“Me gusta rodearme de recuerdos, de igual modo que no vendo mis trajes viejos. A veces subo a verlos al desván donde los guardo y recuerdo los tiempos en que aún estaban nuevos y en todas las cosas que hice cuando los llevaba”.
Gustave Flaubert
Pocas veces en mi vida he sido consciente de la incontestable supremacía de una sensación o estado, como lo fui hace algunas semanas del estruendoso sonido del silencio que se cernía sobre mí. Un silencio autoritario, casi dictatorial, inmutable aún en medio de la ruidosa cotidianidad. Sí, un silencio placentero, condescendiente y protector, que tras ser impuesto por un orden superior, se convirtió primero en un hábito y poco después en una necesidad y me llevó con paciente gesto a descubrir la perfección literaria de los recuerdos.
Ni las musas de Homero y Hesíodo, ni la pureza de la más sagrada epifanía, ni mucho menos las conquistas de una indómita imaginación, pueden alcanzar los lugares insospechados a los que llega el impulso de los recuerdos, reminiscencias inmemoriales en las que en lugar de echar de menos la precisión de la veracidad, se resanan con ficción las grietas que ha dejado el tiempo, trabajando a marchas forzadas para evitar la propia extinción.
Imágenes a veces tan nítidas y otras veces tan difusas en las que se hace imposible establecer los límites de la realidad, pero que van abriéndose paso en la mente y el espíritu, hasta convertirse en verdades certificadas, que justifican el camino recorrido, dan valor y sentido a nuestra existencia y hacen posible nuestro pasado y presente, pero sobre todas las cosas el futuro, cimentado en esas escenas rescatadas del naufragio que definen nuestra identidad.
Puesto en la labor de restaurar las ruinas de mi propio imperio, me vi sin más recorriendo –ya no una calle– sino toda una villa de tiendas oscuras, por cuyos rincones, por un simple principio de oposición, me colé como una silueta clara, para acudir a los Stioppa de turno, en busca de esos preciosos recuerdos que me brindaran un indicio de mi identidad. Y entonces reproduje cuidadosamente cada detalle de las historias que jamás protagonicé y sentí una indescriptible nostalgia por los momentos entrañables que nunca viví, esa misma sobre la que en 1978 escribió aquel entonces novel escritor francés, ahora Nobel.

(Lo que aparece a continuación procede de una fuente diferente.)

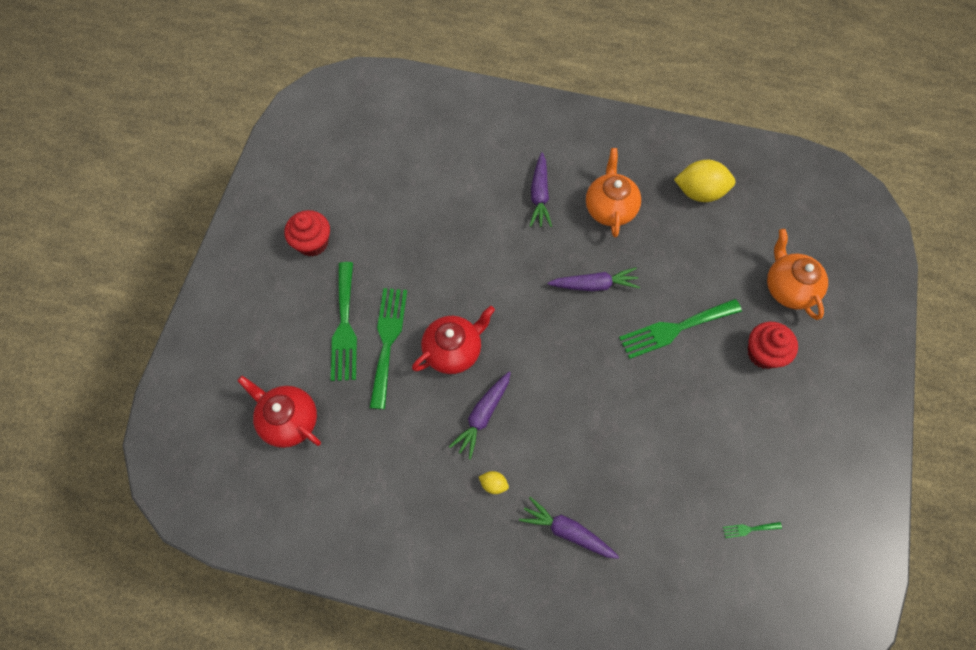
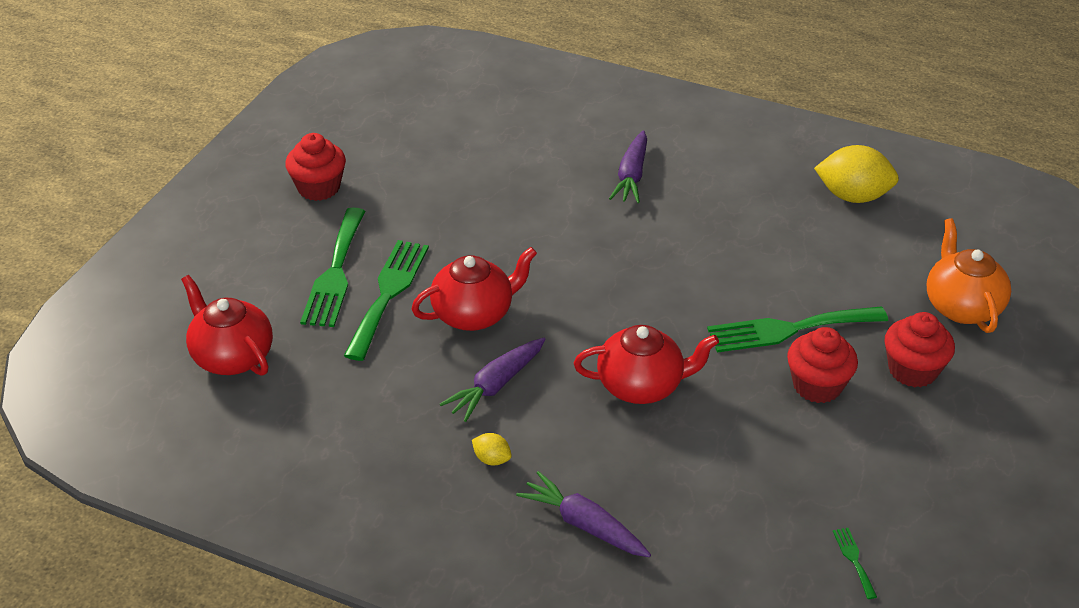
camera: 10 degrees right, 25 degrees down
(583, 399) = (641, 386): none -> red teapot
(594, 285) = (685, 271): purple carrot -> none
(610, 208) = (724, 199): orange teapot -> none
(702, 378) = (817, 385): none -> red cupcake
(749, 529) = (854, 559): green fork -> green fork turned 75 degrees clockwise

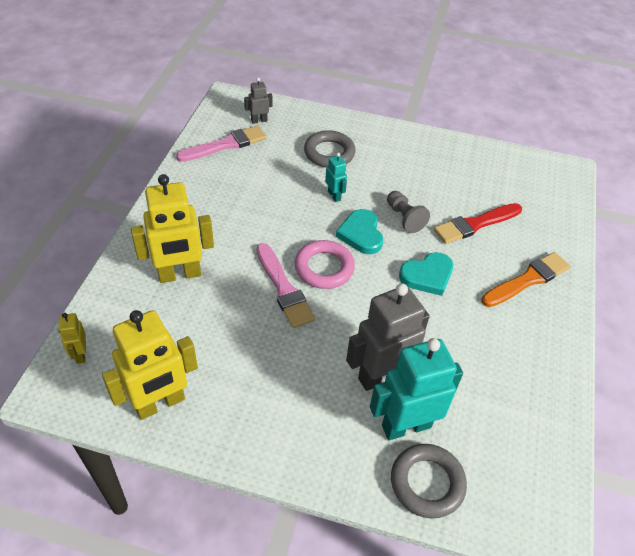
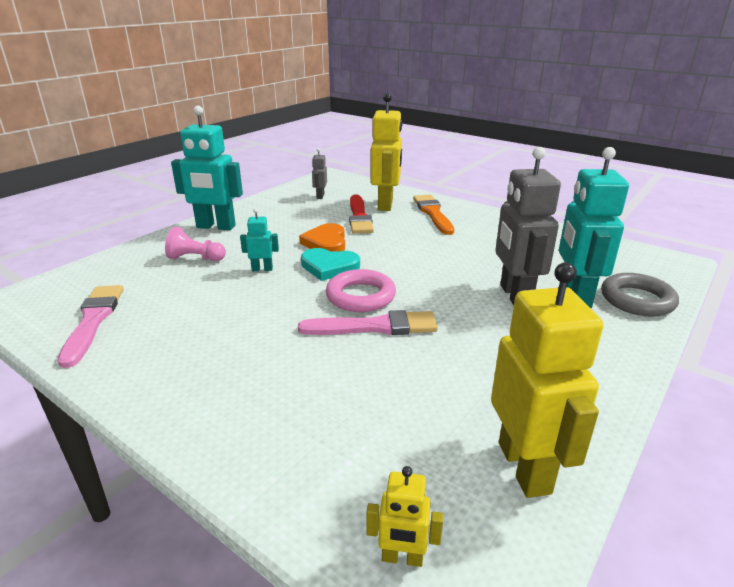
camera: 65 degrees left, 20 degrees down
(180, 274) = (298, 406): yellow robot -> yellow robot (386, 205)
(259, 120) = (83, 289): grey robot -> grey robot (320, 196)
(329, 153) = (195, 258): grey ring -> pink pawn
(389, 140) = (216, 227): none -> turquoise robot
(404, 218) = (326, 242): grey pawn -> orange heart
(427, 276) = (405, 248): turquoise heart -> none

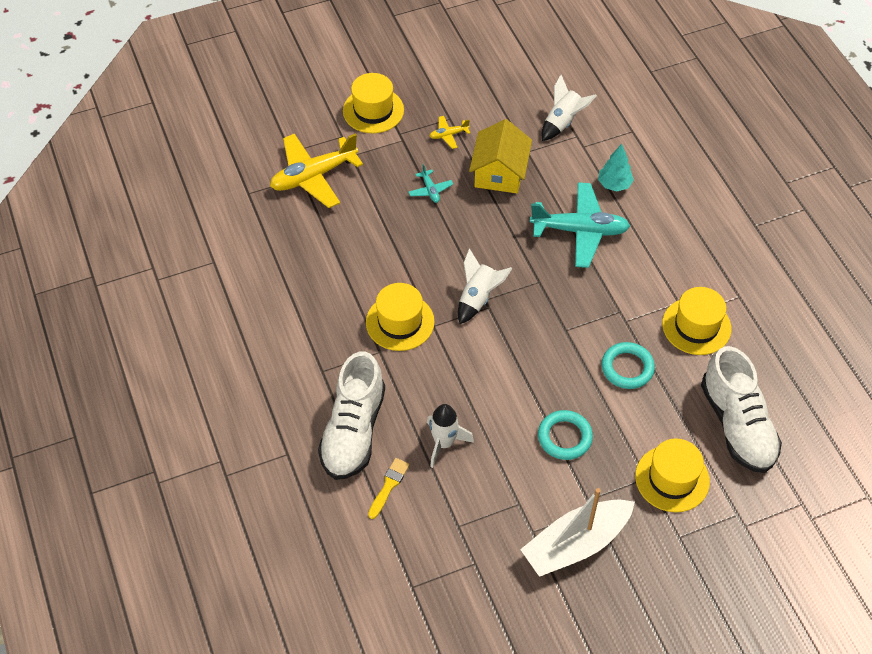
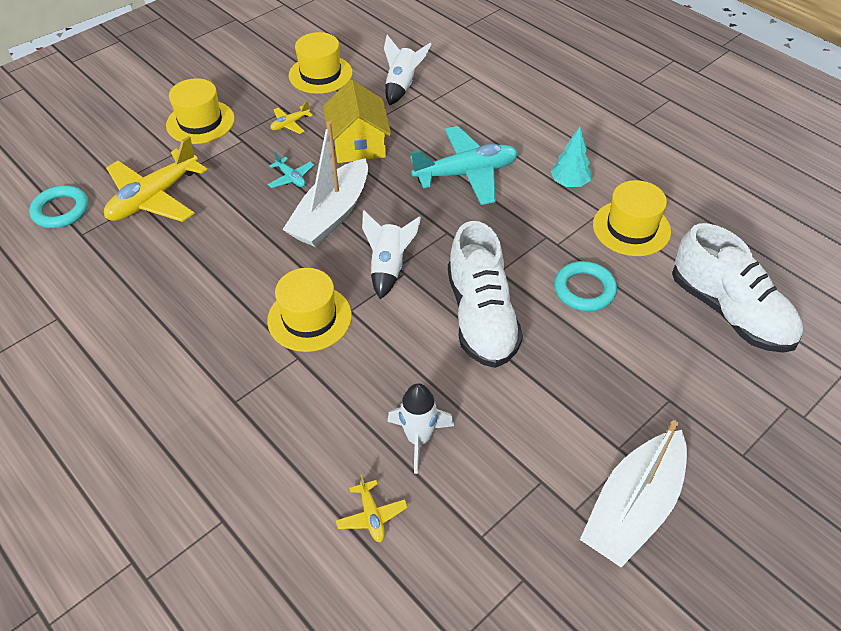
camera: 20 degrees left, 5 degrees down
(353, 431) = (300, 462): white shoe -> white shoe (481, 317)
(389, 486) = (371, 516): yellow brush -> yellow plane
(450, 236) = (331, 215): none -> white boat
(564, 437) = (555, 385): turquoise ring -> turquoise ring (61, 210)
(614, 184) = (479, 125): turquoise tree -> turquoise tree (569, 183)
(672, 478) = (697, 391): yellow hat -> yellow hat (320, 74)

Rehaciendo mis pasos deambulé por las calles, que a pesar de resultarme estremecedoramente familiares, se escurrían por las rendijas de la memoria como arena entre los dedos, sin que pudiera materializar el leitmotiv de las intrigas que allí se desarrollaron.

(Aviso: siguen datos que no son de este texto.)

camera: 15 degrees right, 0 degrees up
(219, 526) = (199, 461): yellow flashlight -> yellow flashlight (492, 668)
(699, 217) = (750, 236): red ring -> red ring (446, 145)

Decenas de malos recuerdos pasaron a mi lado como fantasmas al asecho, sin que pudieran hacerme daño, sin que lograra siquiera reconocerlos, porque en un momento de lucidez que escapa a mi entendimiento decidí olvidarlos y así perder el peso suficiente para mantener la nave a flote, conservando únicamente el equipaje indispensable para sobrevivir.
Ladrillo a ladrillo reconstruí las torres olvidadas de mi propia personalidad, asumiendo casi por vez primera aquellos detalles que en boca de un puñado testigos presenciales dolorosamente envejecidos, lucen cada vez más inverosímiles y parecen poner una distancia infranqueable entre la persona que soy y la que fui, con la que ahora apenas comparto algunos rasgos reconocibles para el agudo observador. Es esa misma distancia que impone la trama insospechada y fascinante que revela cada día la vida, la que hace posible que al mirar atrás, el camino recorrido parezca más el resultado del trance de un solitario escritor, que el recuento de lo vivido.

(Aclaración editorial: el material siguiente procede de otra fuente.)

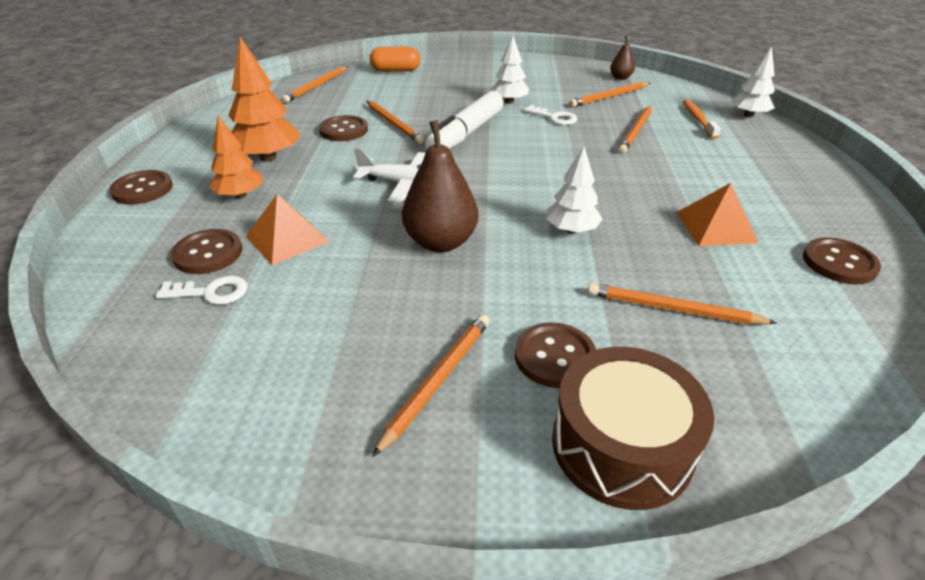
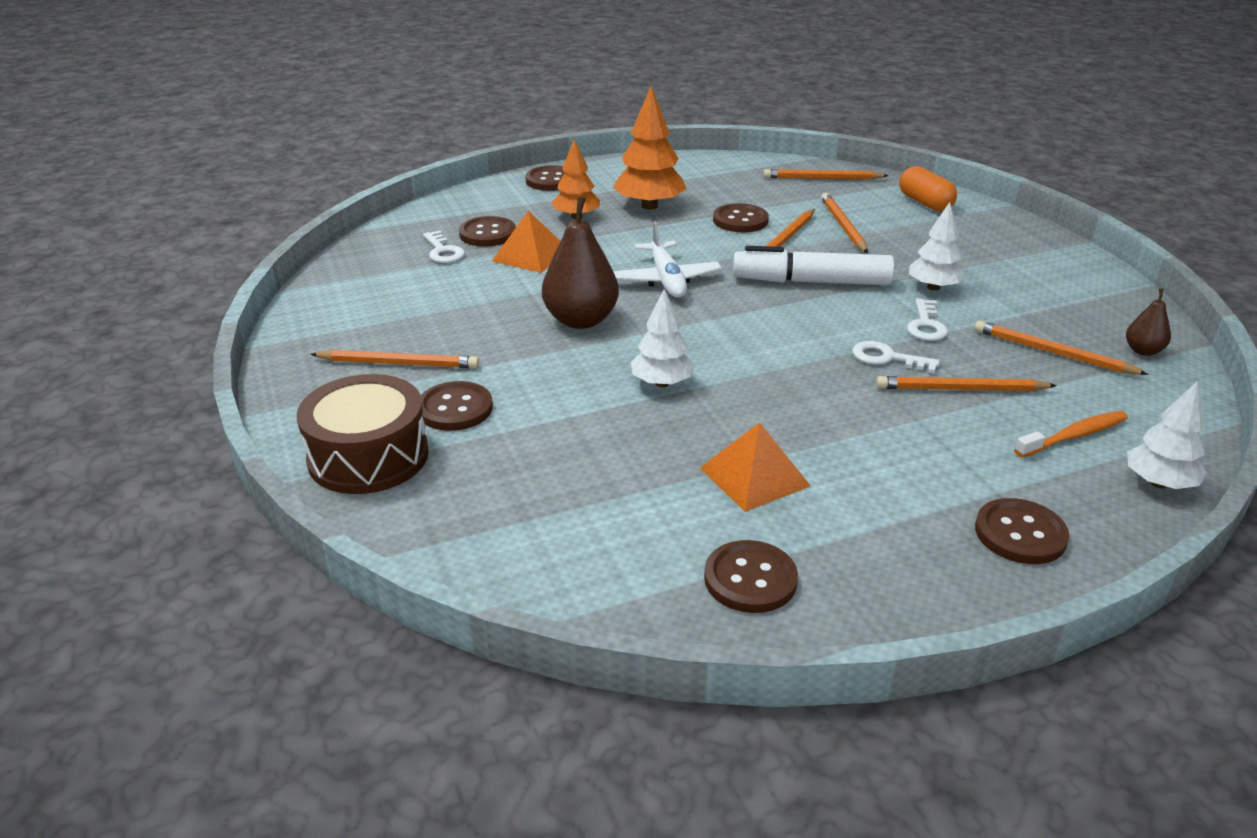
camera: 65 degrees right, 5 degrees down
(587, 140) = (887, 358): none -> white key
(673, 309) = (564, 462): orange pencil -> orange pencil (843, 226)
(792, 162) = (1020, 534): none -> brown button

Al término de este intenso y efímero viaje, tan real como puedo llegar a serlo yo mismo, pero que ahora parece haber tenido lugar en el plano de lo onírico, no puedo evitar sentir la satisfacción del autor que ha encontrado el colofón perfecto para su historia. Y entonces los recuerdos que atesoro, a pesar de su dudoso contenido de realidad, dicen mucho más de mí que cualquier documento certificado y aunque probablemente nunca narren los hechos de mi pasado con fidelidad, exhiben orgullosos la más cuidada estructura literaria, describiendo palabra a palabra, capítulo a capítulo, una historia digna de ser contada, con personajes sorprendentes e indescifrables y puntos de giro dispuestos en el momento oportuno, para mantener la atención de los lectores y desde luego la incertidumbre de sus protagonistas.
“Cuando era más joven podía recordar todo, hubiera sucedido o no”.